To: GreatOne
There was no ambiguity to his statement. Everyone at Strom's party with any brains thought long and hard how to phrase their praise.
"States' Rights" was 95% about segregation. Dewey's platform - I was amazed to read - was reasonably conservative without being segregationist, so there was a good Truman alternative already out there. If the Dixiecraps had *really* just wanted limited government, they would have bolted to the Republicans, even in 1948.

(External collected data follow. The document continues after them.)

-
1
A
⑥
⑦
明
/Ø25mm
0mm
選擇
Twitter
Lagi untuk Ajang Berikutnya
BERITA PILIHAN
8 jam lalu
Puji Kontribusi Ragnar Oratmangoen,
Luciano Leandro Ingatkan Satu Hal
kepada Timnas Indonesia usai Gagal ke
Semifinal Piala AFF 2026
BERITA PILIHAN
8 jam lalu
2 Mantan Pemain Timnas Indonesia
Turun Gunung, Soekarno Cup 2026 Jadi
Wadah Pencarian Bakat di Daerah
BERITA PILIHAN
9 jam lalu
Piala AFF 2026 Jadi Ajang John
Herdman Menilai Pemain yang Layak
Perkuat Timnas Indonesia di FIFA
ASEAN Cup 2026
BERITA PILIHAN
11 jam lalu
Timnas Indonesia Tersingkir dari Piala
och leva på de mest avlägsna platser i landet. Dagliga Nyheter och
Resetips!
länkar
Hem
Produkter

Strom winning in '48 would have been an unmitigated evil, giving a national mandate for Jim Crow (and I say this, like almost all South Carolinians, as a lover of the post-60s Strom). Only a complete political idiot or closet racist would dream otherwise. I'll give Trent the benefit of the doubt: he's an idiot.
To: NarniaSC
Strom winning in '48 would have been an unmitigated evil, giving a national mandate for Jim Crow (and I say this, like almost all South Carolinians, as a lover of the post-60s Strom). Only a complete political idiot or closet racist would dream otherwise. I'll give Trent the benefit of the doubt: he's an idiot. Agree 100%, particularly that Lott is an idiot. He definitely should have qualified what he meant by "State's Rights". Abiding by that is not the same like saying, "Nazism was good, except for the killing of the Jew." There, the whole ideology was severely flawed. State's Rights, which is simply the following of the 10th Amendment, is a perfectly good thing to believe in, but can have an evil impact if taken to an extreme. The 14th Amendment trumped the 10th regarding segregation Jim Crow, anyway, so Strom's use of State's Rights as an excuse was a bastardized interpretation.